__Job__: Omit every picture and write out the rest of the records exactly.

__Listed records__:

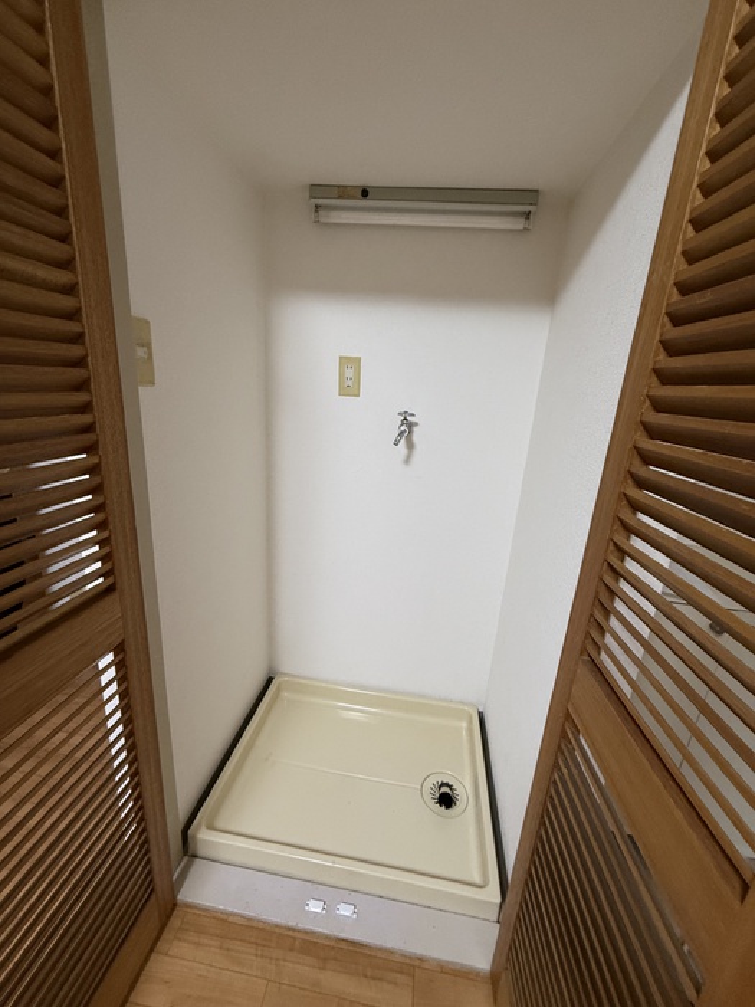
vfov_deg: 102.1
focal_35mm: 14
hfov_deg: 85.7
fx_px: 407
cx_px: 378
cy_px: 504
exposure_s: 1/100
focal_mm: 2.22
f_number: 2.2
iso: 320
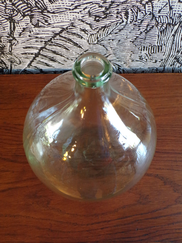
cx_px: 91
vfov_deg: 56.8
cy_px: 122
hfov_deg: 44.2
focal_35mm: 32
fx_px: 224
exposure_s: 1/17
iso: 234
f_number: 3.2
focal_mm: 5.8
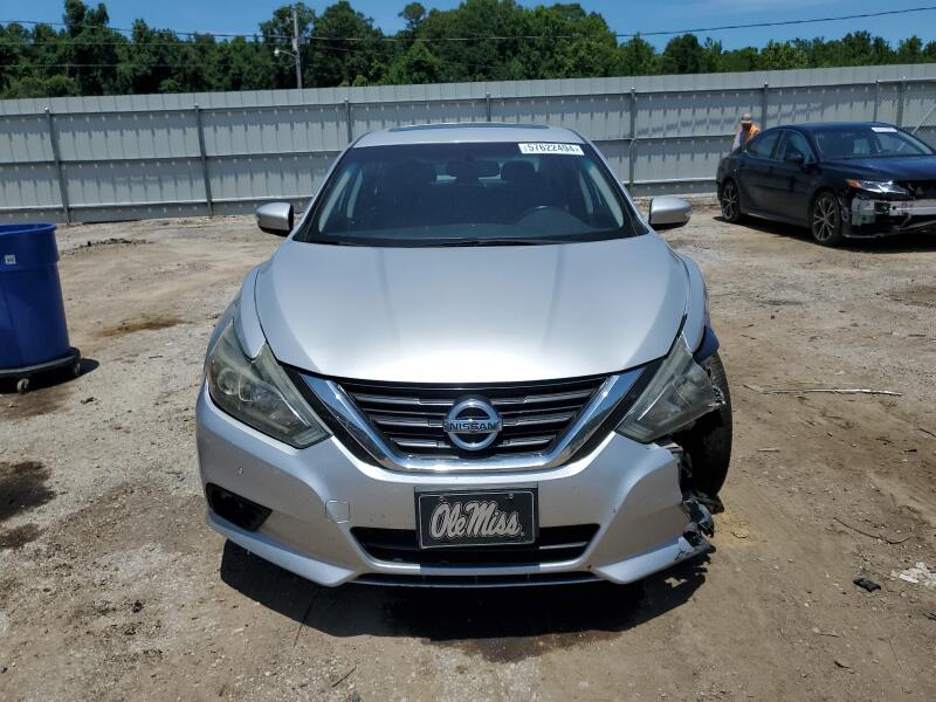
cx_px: 468
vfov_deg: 53.1
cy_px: 351
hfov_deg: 67.3
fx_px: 703
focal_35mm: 26
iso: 50
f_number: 1.5
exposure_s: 1/10000
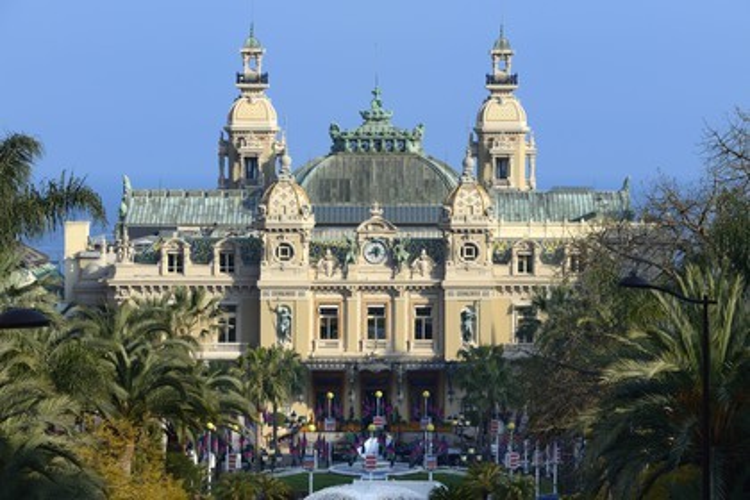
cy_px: 250
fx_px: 3437
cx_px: 375
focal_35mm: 165
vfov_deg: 8.3
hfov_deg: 12.5
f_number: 10
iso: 200
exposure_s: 1/200
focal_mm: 165
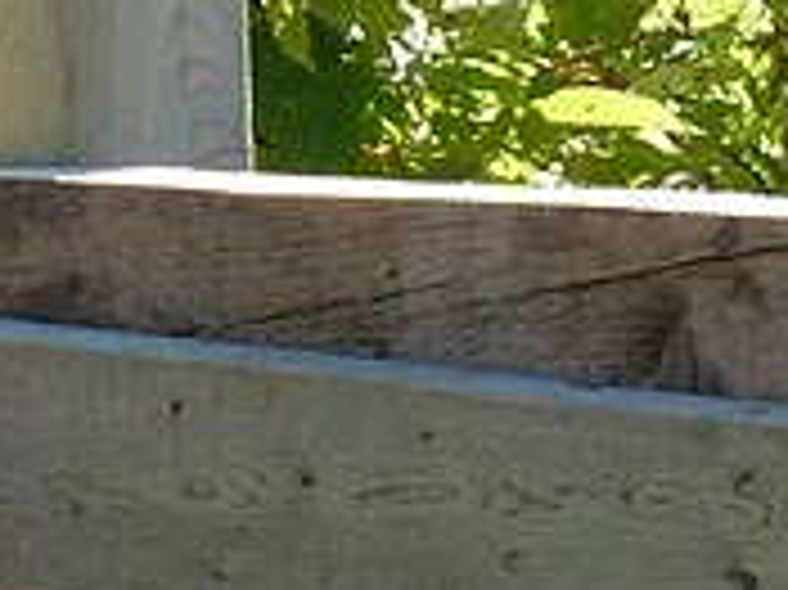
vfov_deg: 3.3
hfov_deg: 4.4
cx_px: -23
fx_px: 10214
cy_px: 721
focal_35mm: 449
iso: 125
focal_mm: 12.4
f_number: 4.5
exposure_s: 1/320
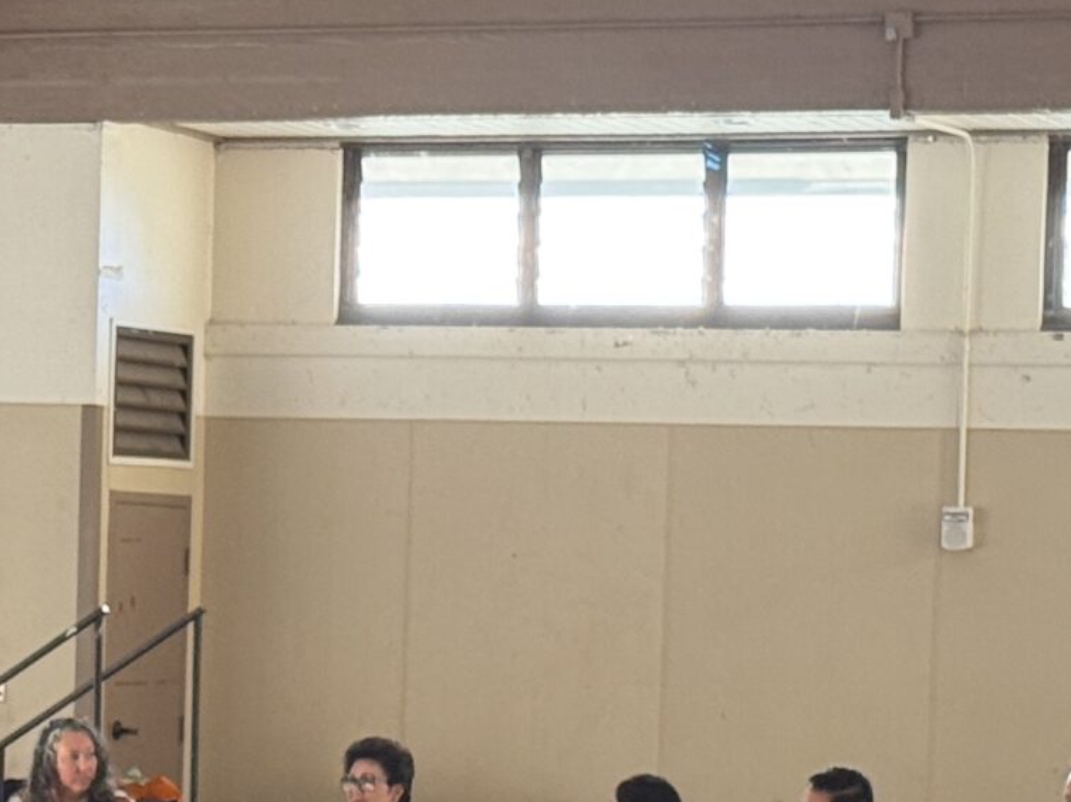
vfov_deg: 9.1
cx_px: 396
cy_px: 761
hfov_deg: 12.1
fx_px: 5042
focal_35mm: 163
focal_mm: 6.76
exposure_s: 1/120
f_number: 1.78
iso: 200
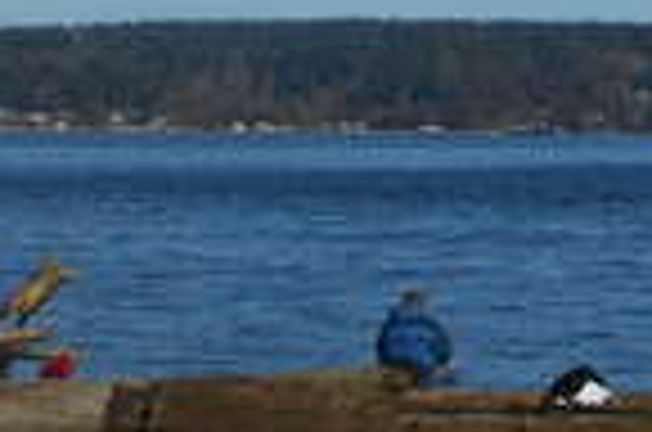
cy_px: -148
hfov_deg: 11.7
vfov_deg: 8.4
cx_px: 1210
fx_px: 2909
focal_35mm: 161
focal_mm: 5
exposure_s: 1/1500
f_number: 3.7
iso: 80
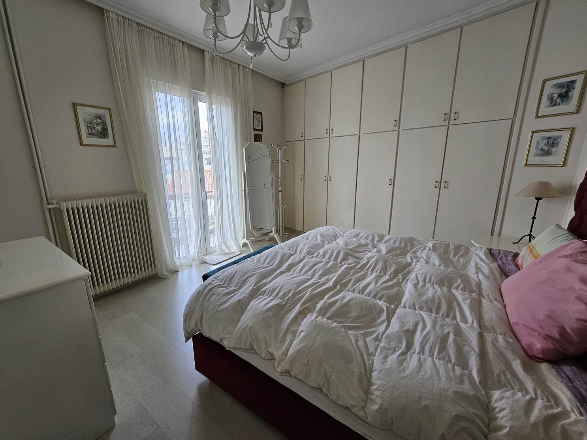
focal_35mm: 14
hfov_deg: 102.0
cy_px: 220
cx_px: 281
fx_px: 237
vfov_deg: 85.7
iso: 50
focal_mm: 1.74
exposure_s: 1/50
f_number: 2.2
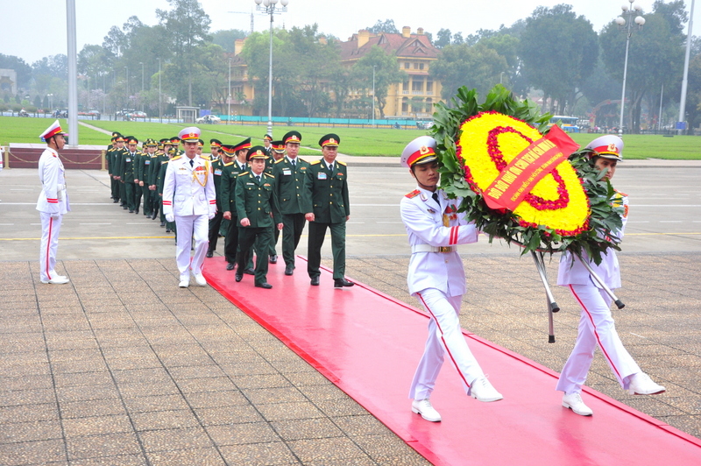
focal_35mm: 52
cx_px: 350
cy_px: 233
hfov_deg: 37.9
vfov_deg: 25.7
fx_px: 1021
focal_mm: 35
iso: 500
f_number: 6.3
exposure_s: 1/200
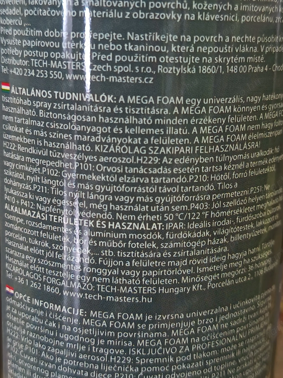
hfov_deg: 25.2
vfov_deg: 33.2
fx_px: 632
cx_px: 142
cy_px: 189
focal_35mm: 58
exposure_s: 1/25
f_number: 1.75
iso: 2731
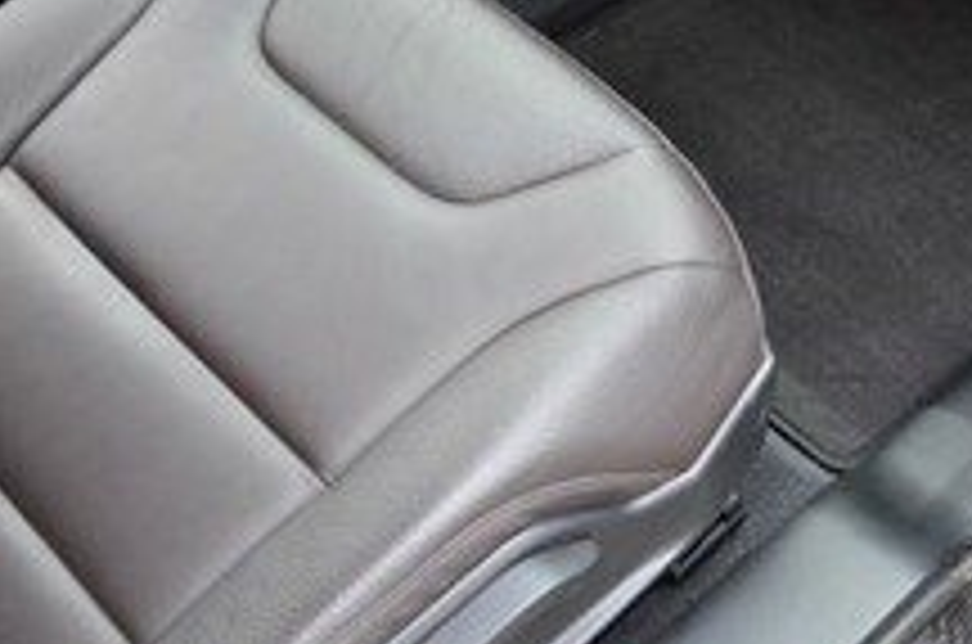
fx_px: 1804
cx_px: 864
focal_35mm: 67
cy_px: 113
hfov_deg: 29.0
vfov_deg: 20.0
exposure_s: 1/100
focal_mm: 23
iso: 400
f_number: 5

__Problem solution__:
vfov_deg: 102.1
focal_35mm: 14
hfov_deg: 85.7
fx_px: 407
cx_px: 378
cy_px: 504
exposure_s: 1/100
focal_mm: 2.22
f_number: 2.2
iso: 320
cx_px: 91
vfov_deg: 56.8
cy_px: 122
hfov_deg: 44.2
focal_35mm: 32
fx_px: 224
exposure_s: 1/17
iso: 234
f_number: 3.2
focal_mm: 5.8
cx_px: 468
vfov_deg: 53.1
cy_px: 351
hfov_deg: 67.3
fx_px: 703
focal_35mm: 26
iso: 50
f_number: 1.5
exposure_s: 1/10000
cy_px: 250
fx_px: 3437
cx_px: 375
focal_35mm: 165
vfov_deg: 8.3
hfov_deg: 12.5
f_number: 10
iso: 200
exposure_s: 1/200
focal_mm: 165
vfov_deg: 3.3
hfov_deg: 4.4
cx_px: -23
fx_px: 10214
cy_px: 721
focal_35mm: 449
iso: 125
focal_mm: 12.4
f_number: 4.5
exposure_s: 1/320
vfov_deg: 9.1
cx_px: 396
cy_px: 761
hfov_deg: 12.1
fx_px: 5042
focal_35mm: 163
focal_mm: 6.76
exposure_s: 1/120
f_number: 1.78
iso: 200
cy_px: -148
hfov_deg: 11.7
vfov_deg: 8.4
cx_px: 1210
fx_px: 2909
focal_35mm: 161
focal_mm: 5
exposure_s: 1/1500
f_number: 3.7
iso: 80
focal_35mm: 14
hfov_deg: 102.0
cy_px: 220
cx_px: 281
fx_px: 237
vfov_deg: 85.7
iso: 50
focal_mm: 1.74
exposure_s: 1/50
f_number: 2.2
focal_35mm: 52
cx_px: 350
cy_px: 233
hfov_deg: 37.9
vfov_deg: 25.7
fx_px: 1021
focal_mm: 35
iso: 500
f_number: 6.3
exposure_s: 1/200
hfov_deg: 25.2
vfov_deg: 33.2
fx_px: 632
cx_px: 142
cy_px: 189
focal_35mm: 58
exposure_s: 1/25
f_number: 1.75
iso: 2731
fx_px: 1804
cx_px: 864
focal_35mm: 67
cy_px: 113
hfov_deg: 29.0
vfov_deg: 20.0
exposure_s: 1/100
focal_mm: 23
iso: 400
f_number: 5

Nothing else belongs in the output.